Activity: The data must be given again exactly as written, with all images omitted.

Collected data:
Segment Open

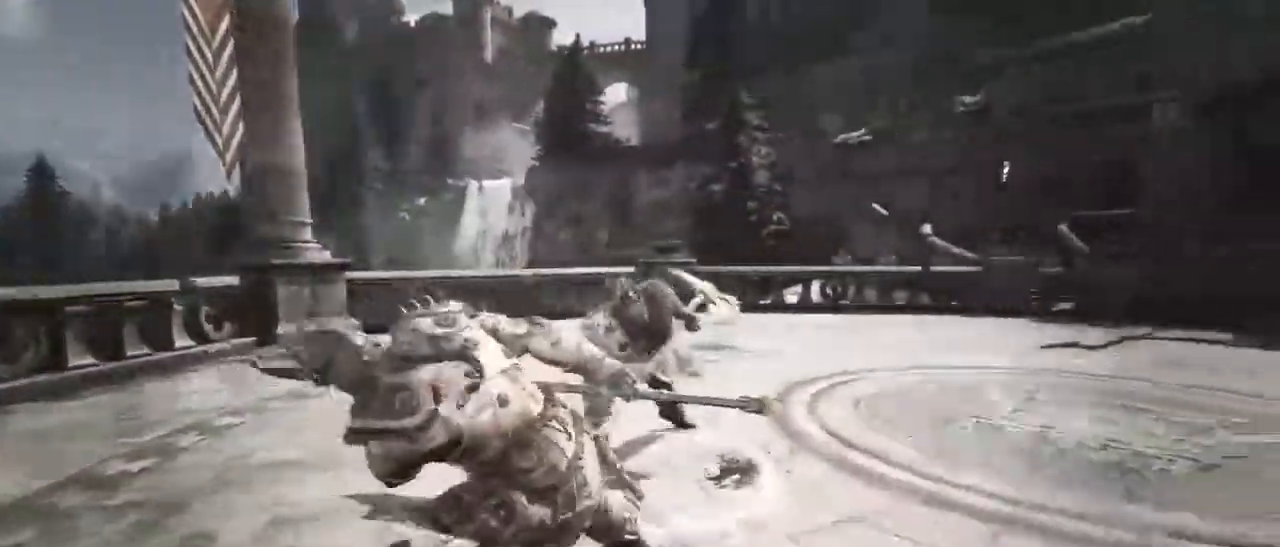
{"keys": ["w"], "mouse": ["wheel"], "events": [[267, "mouse_wheel", "down"], [367, "a", "up"], [367, "s", "up"], [450, "w", "down"]]}
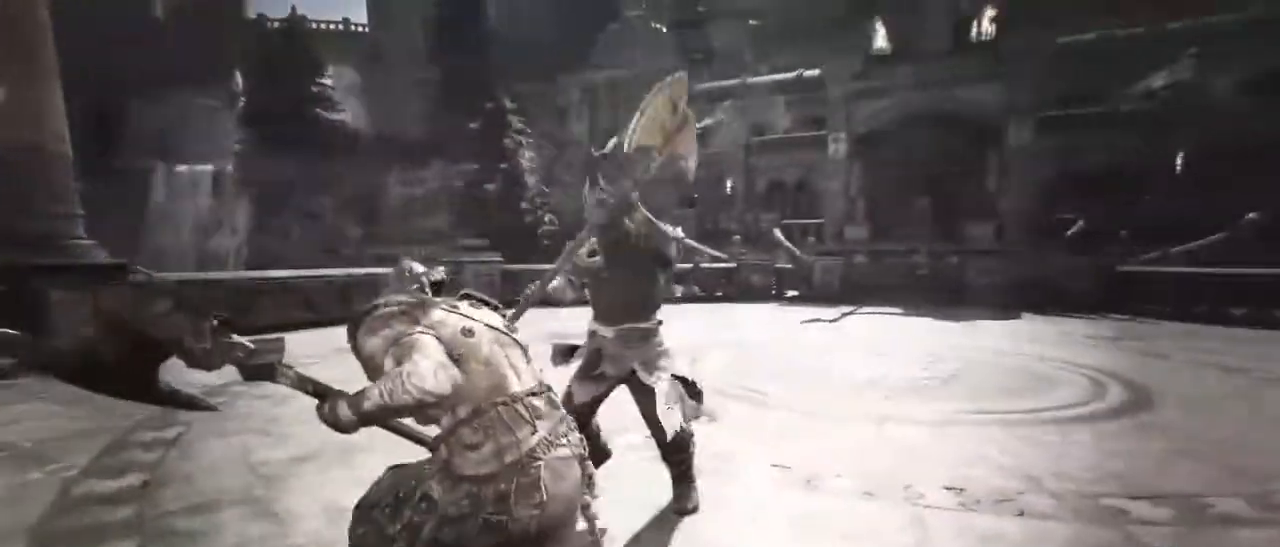
{"keys": ["w"], "mouse": []}
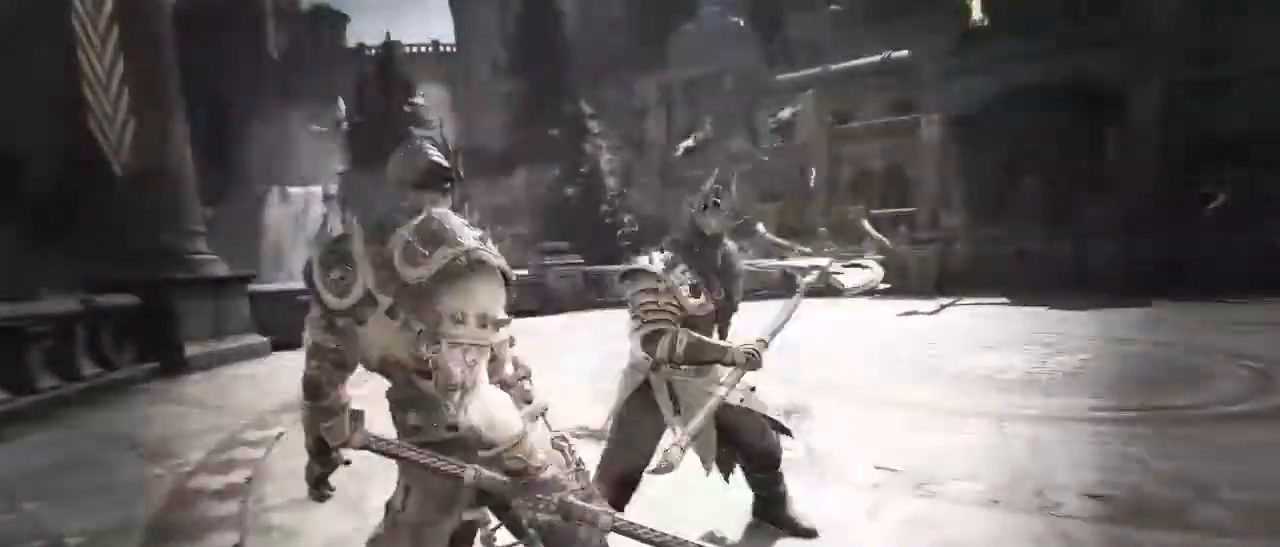
{"keys": ["alt", "tab"], "mouse": [], "events": [[67, "d", "down"], [117, "mouse_wheel", "down"], [200, "d", "up"], [200, "mouse_wheel", "up"], [250, "w", "up"], [417, "alt", "down"], [484, "tab", "down"]]}
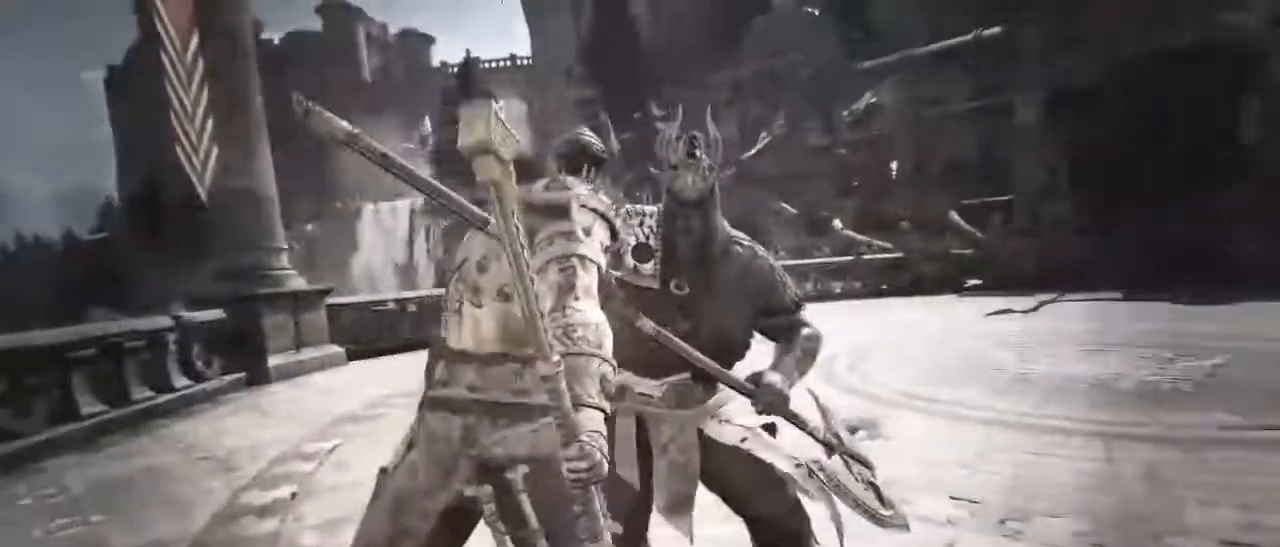
{"keys": [], "mouse": [], "events": [[34, "alt", "up"], [84, "tab", "up"]]}
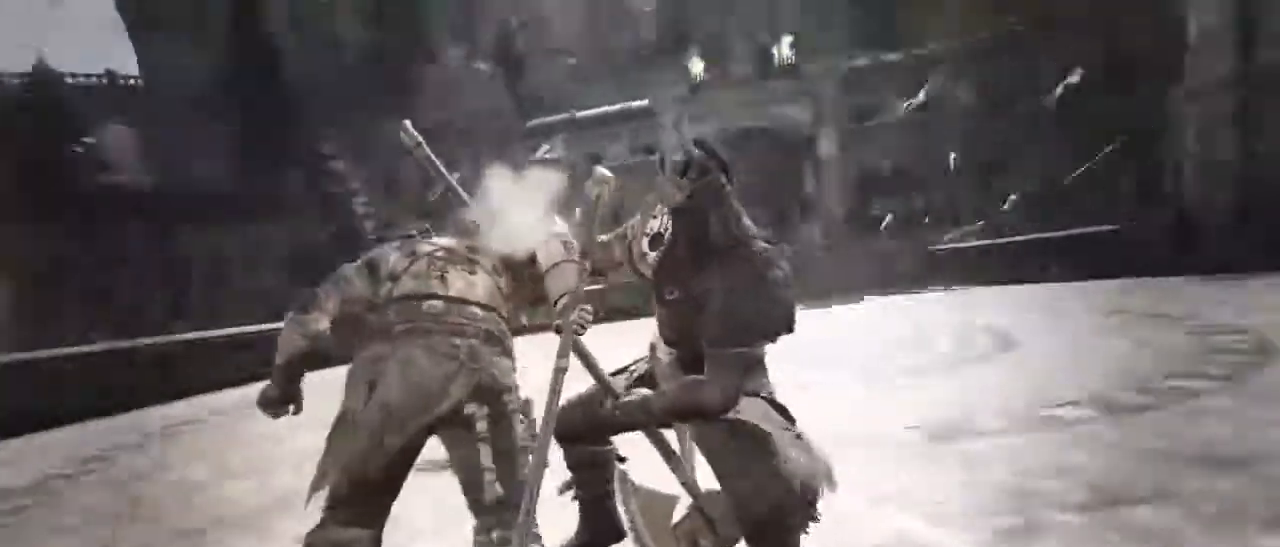
{"keys": [], "mouse": [], "events": [[334, "alt", "down"], [384, "tab", "down"], [434, "alt", "up"], [467, "tab", "up"]]}
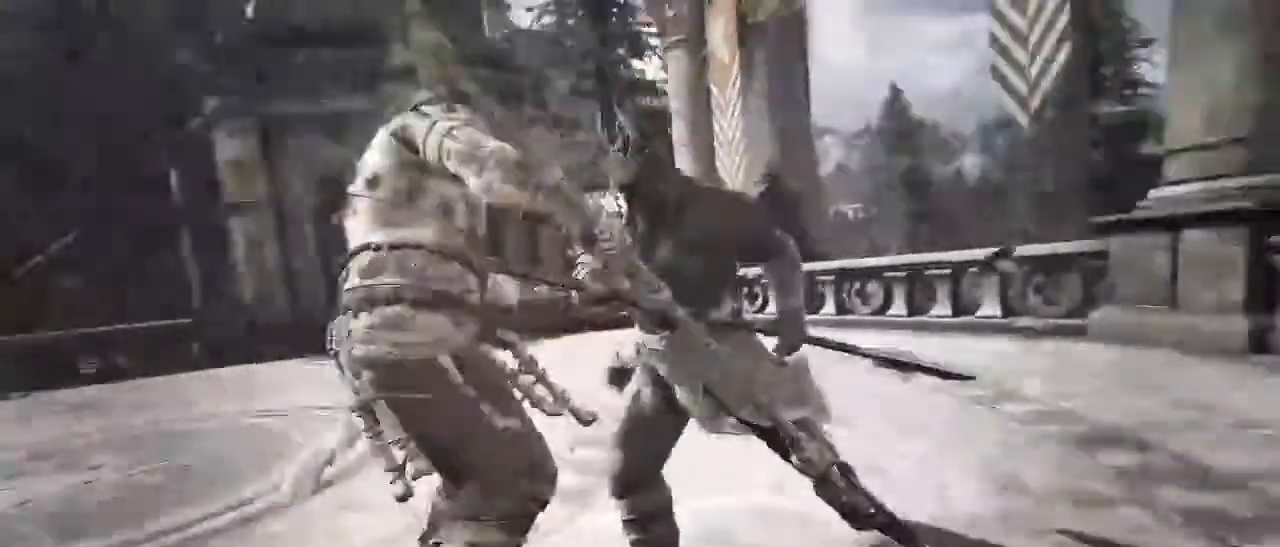
{"keys": [], "mouse": [], "events": []}
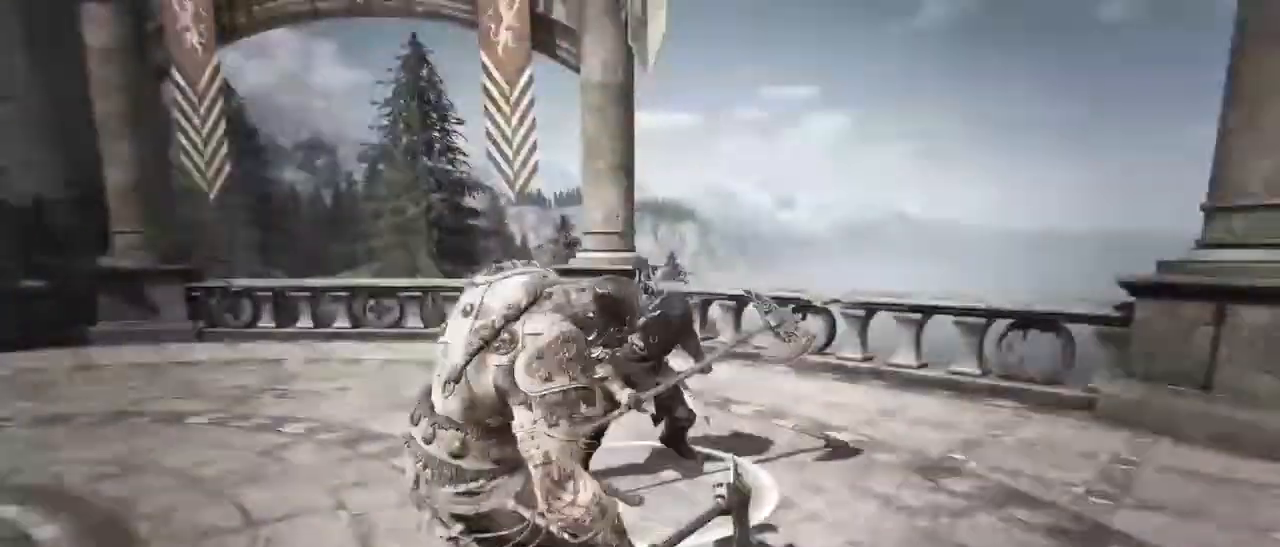
{"keys": [], "mouse": [], "events": []}
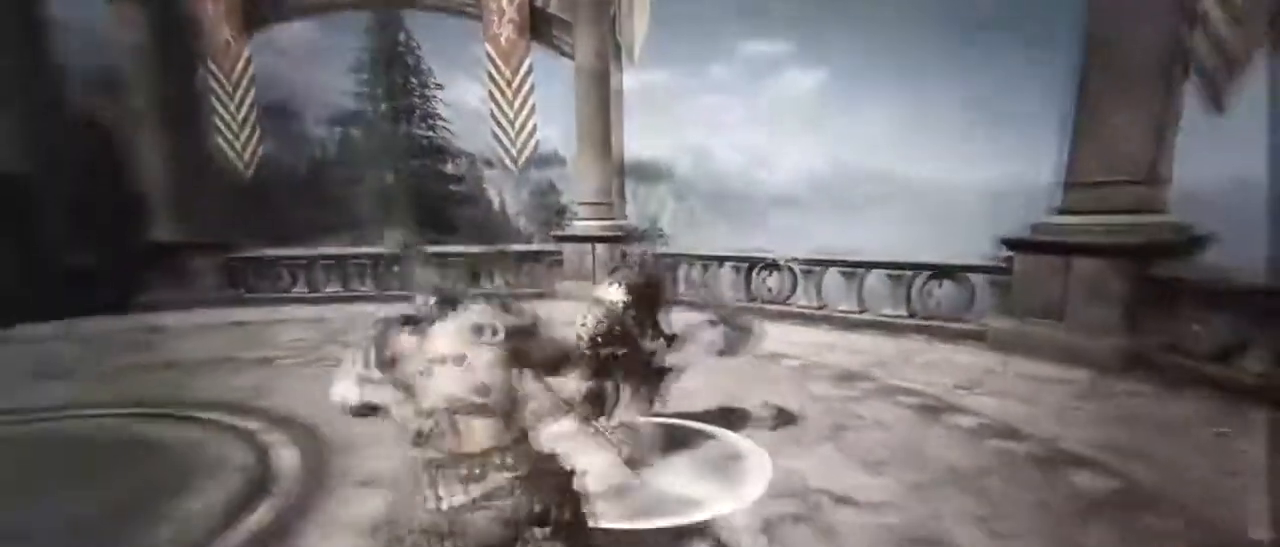
{"keys": [], "mouse": [], "events": [[34, "d", "down"], [34, "w", "down"], [334, "w", "up"], [367, "d", "up"]]}
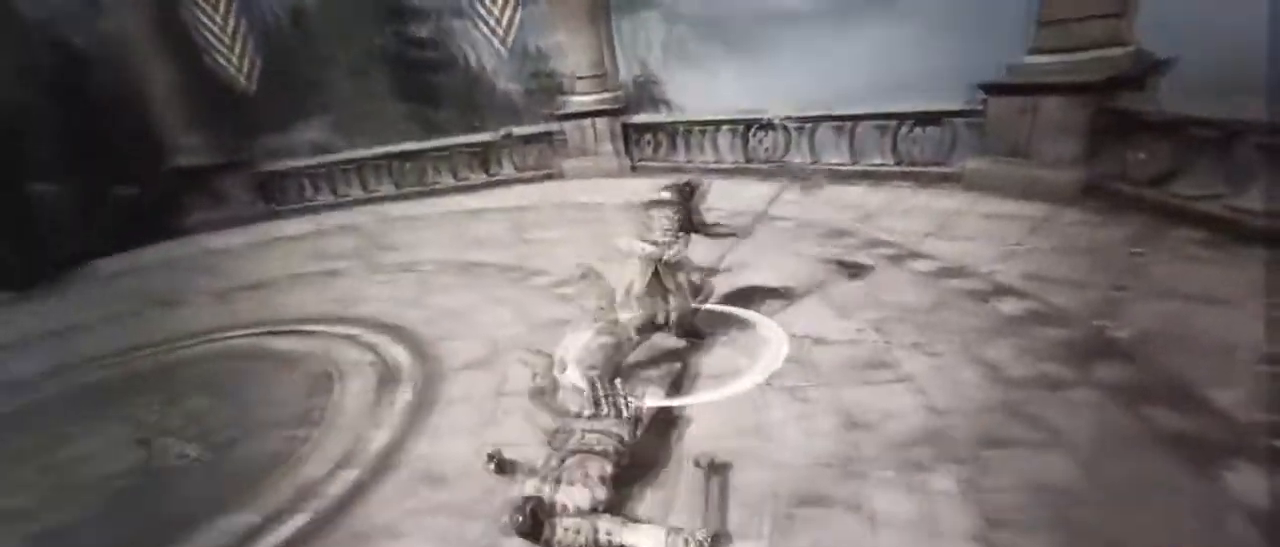
{"keys": ["d", "w"], "mouse": [], "events": [[200, "d", "down"], [250, "w", "down"]]}
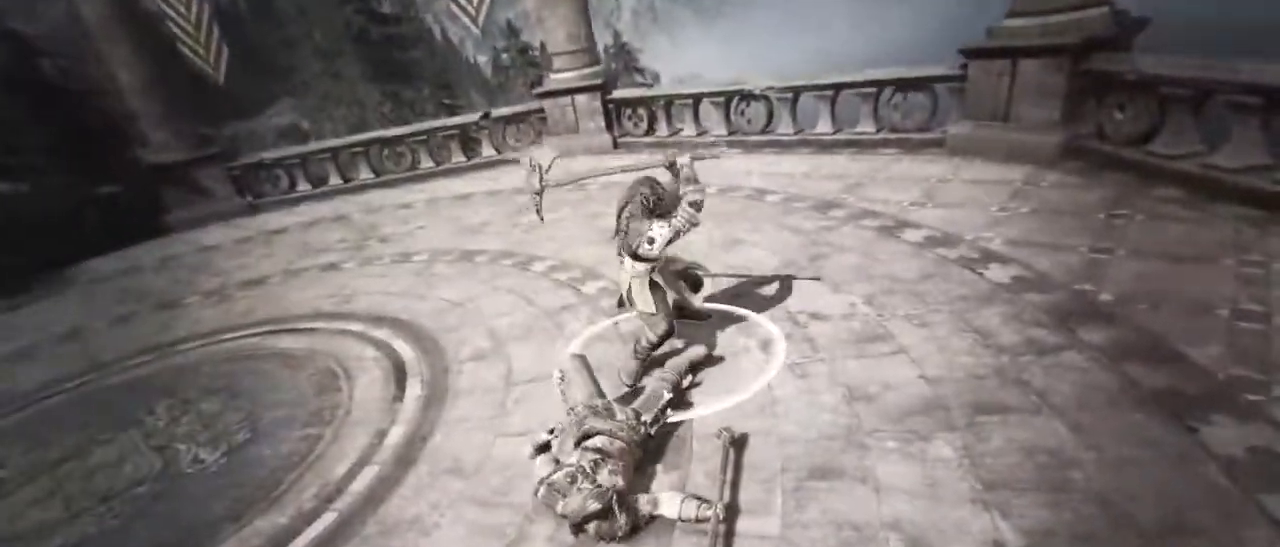
{"keys": ["d", "w"], "mouse": [], "events": []}
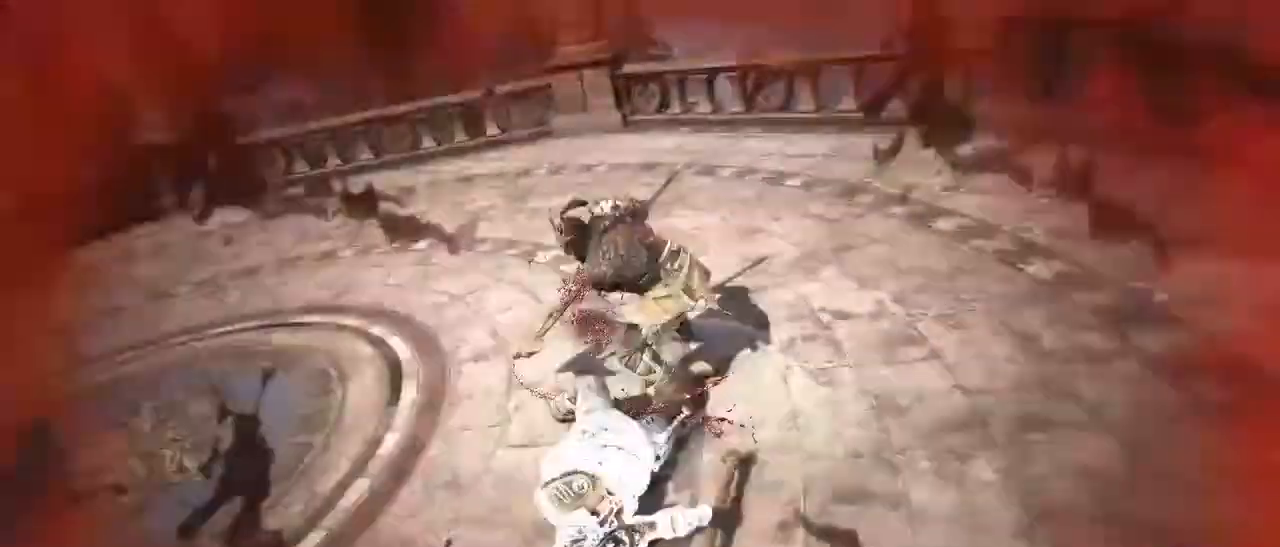
{"keys": [], "mouse": [], "events": [[467, "d", "up"], [467, "w", "up"]]}
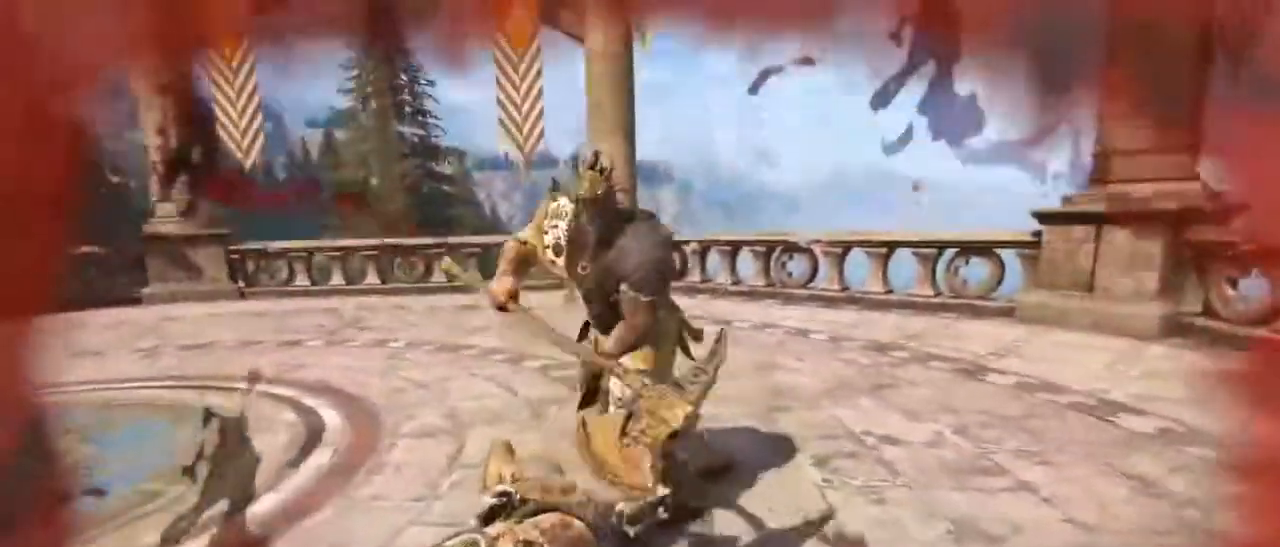
{"keys": ["1", "4"], "mouse": [], "events": [[434, "1", "down"], [484, "4", "down"]]}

Segment Closed

Result below:
{"keys": ["w"], "mouse": ["wheel"], "events": [[267, "mouse_wheel", "down"], [367, "a", "up"], [367, "s", "up"], [450, "w", "down"]]}
{"keys": ["w"], "mouse": []}
{"keys": ["alt", "tab"], "mouse": [], "events": [[67, "d", "down"], [117, "mouse_wheel", "down"], [200, "d", "up"], [200, "mouse_wheel", "up"], [250, "w", "up"], [417, "alt", "down"], [484, "tab", "down"]]}
{"keys": [], "mouse": [], "events": [[34, "alt", "up"], [84, "tab", "up"]]}
{"keys": [], "mouse": [], "events": [[334, "alt", "down"], [384, "tab", "down"], [434, "alt", "up"], [467, "tab", "up"]]}
{"keys": [], "mouse": [], "events": []}
{"keys": [], "mouse": [], "events": []}
{"keys": [], "mouse": [], "events": [[34, "d", "down"], [34, "w", "down"], [334, "w", "up"], [367, "d", "up"]]}
{"keys": ["d", "w"], "mouse": [], "events": [[200, "d", "down"], [250, "w", "down"]]}
{"keys": ["d", "w"], "mouse": [], "events": []}
{"keys": [], "mouse": [], "events": [[467, "d", "up"], [467, "w", "up"]]}
{"keys": ["1", "4"], "mouse": [], "events": [[434, "1", "down"], [484, "4", "down"]]}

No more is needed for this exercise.